Le Cœur à rire et à pleurer de Maryse Condé

« Ce que l’intelligence nous rend sous le nom du passé n’est pas lui. » Marcel Proust

Maryse Condé est née en 1937 à Pointe-à-Pitre en Guadeloupe. Elle a étudié au lycée Fénelon à Paris puis l’anglais à la Sorbonne. Elle vit désormais à Boston et est Professeur Emerita à l’université de Columbia.

Le coeur à rire et à pleurer de Maryse Condé

Le sous-titre du livre, « contes vrais de mon enfance », questionne la nature du récit autobiographique en le plaçant entre réalisme, divertissement et didactisme. Un récit autobiographique peut-il s’apparenter à une série contes ? Les souvenirs de l’auteur sont bien fragmentés en courts épisodes auxquels on a donné des titres comme à des contes mais le sérieux qui innerve le livre n’en fait pas pour autant des contes pour enfants. L’épigraphe choisie de Proust indique suggère aussi que le livre est composé de souvenirs colportés tout au long d’une vie et que le fait même de les penser et de les écrire en modifie la nature et la portée.

La langue du souvenir est fraiche et limpide dès les premières lignes. Il n’y a pas de brume romantique pour embellir le passé qui vaille. Maryse Condé allie un style direct, sans fioritures avec la subtilité. C’est une vraie conteuse qui pèse ses mots, connaît son histoire, ses histoires et se fait une joie de les délivrer.

Son problème, à la petite Maryse, c’est sa franchise. Elle dit tout haut que son amie Yvelise n’est ni belle ni intelligente et le jour de l’anniversaire de sa mère, elle fait pleurer celle-ci devant la famille, en lisant un portrait sans fard à son effigie. Elle n’hésite pas non plus à demander à son entourage pourquoi on bat les nègres. Pourquoi personne ne lui répond donc ? Le silence de son entourage lui apprendra à découvrir ces choses-là par elle-même, par sa propre expérience, en ayant le courage de regarder les blessures de la colonisation antillaise de ses yeux d’enfants.

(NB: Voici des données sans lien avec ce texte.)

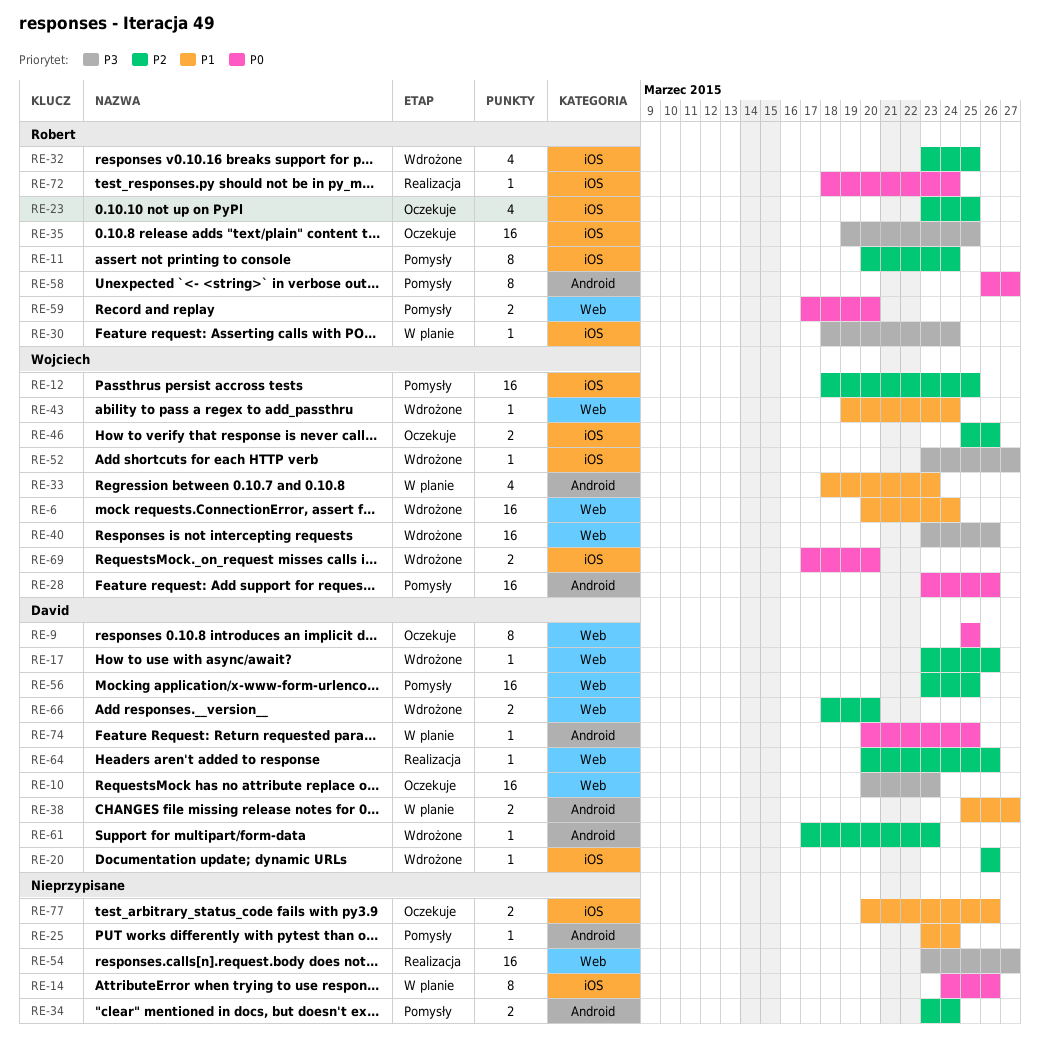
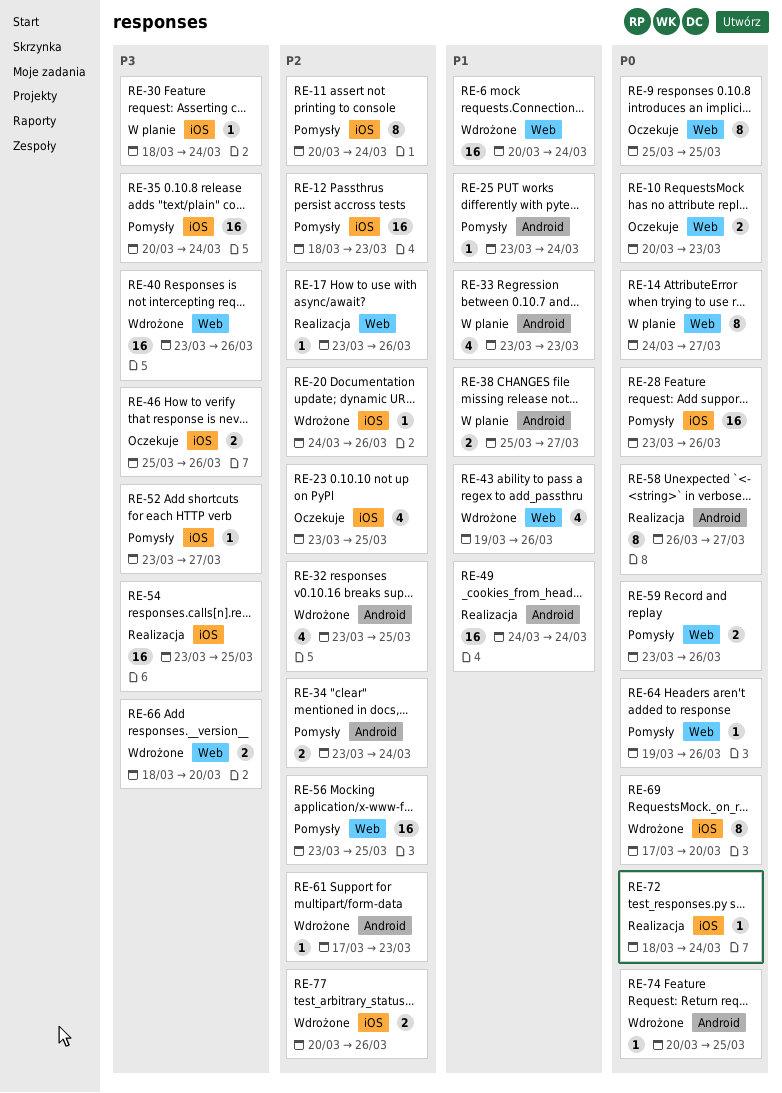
RE-10, priority: P3 -> P0
RE-10, estimate: 16 -> 2
RE-12, due: Mar 25 -> Mar 23
RE-14, label: iOS -> Web
RE-14, due: Mar 26 -> Mar 27
RE-17, status: Wdrożone -> Realizacja
RE-20, start: Mar 26 -> Mar 24
RE-28, label: Android -> iOS
RE-32, label: iOS -> Android
RE-33, start: Mar 18 -> Mar 23
RE-35, status: Oczekuje -> Pomysły
RE-35, start: Mar 19 -> Mar 20
RE-35, due: Mar 25 -> Mar 24
RE-43, estimate: 1 -> 4
RE-43, due: Mar 24 -> Mar 26
RE-46, priority: P2 -> P3
RE-49: none -> present
RE-52, status: Wdrożone -> Pomysły
RE-54, label: Web -> iOS
RE-54, due: Mar 27 -> Mar 25
RE-58, status: Pomysły -> Realizacja
RE-59, start: Mar 17 -> Mar 23
RE-59, due: Mar 20 -> Mar 26
RE-64, status: Realizacja -> Pomysły
RE-64, priority: P2 -> P0
RE-64, start: Mar 20 -> Mar 19
RE-66, priority: P2 -> P3
RE-69, estimate: 2 -> 8
RE-74, status: W planie -> Wdrożone
RE-77, status: Oczekuje -> Wdrożone
RE-77, priority: P1 -> P2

A travers de multiples épisodes, on voit la petite Maryse à la personnalité bien trempée grandir, se cogner aux joies et aux souffrances de la vie. Elevée dans un milieu relativement aisé, Maryse Condé a des parents qui sont le produit d’une génération « assimilationniste » éduquée, se sentent plus français que les Français et vénèrent la métropole d’une façon que la petite fille a du mal à saisir et contre laquelle son grand-frère communiste croisera le fer, au prix de sa courte vie. Le livre raconte aussi les fausses promesses de la France faites à ses anciennes colonies devenues en 1946 des « départements d’outre-mer ».

A lire, pour comprendre un morceau d’histoire guadeloupéenne et française des années 1940-1950 et découvrir l’enfance d’un écrivain engagé.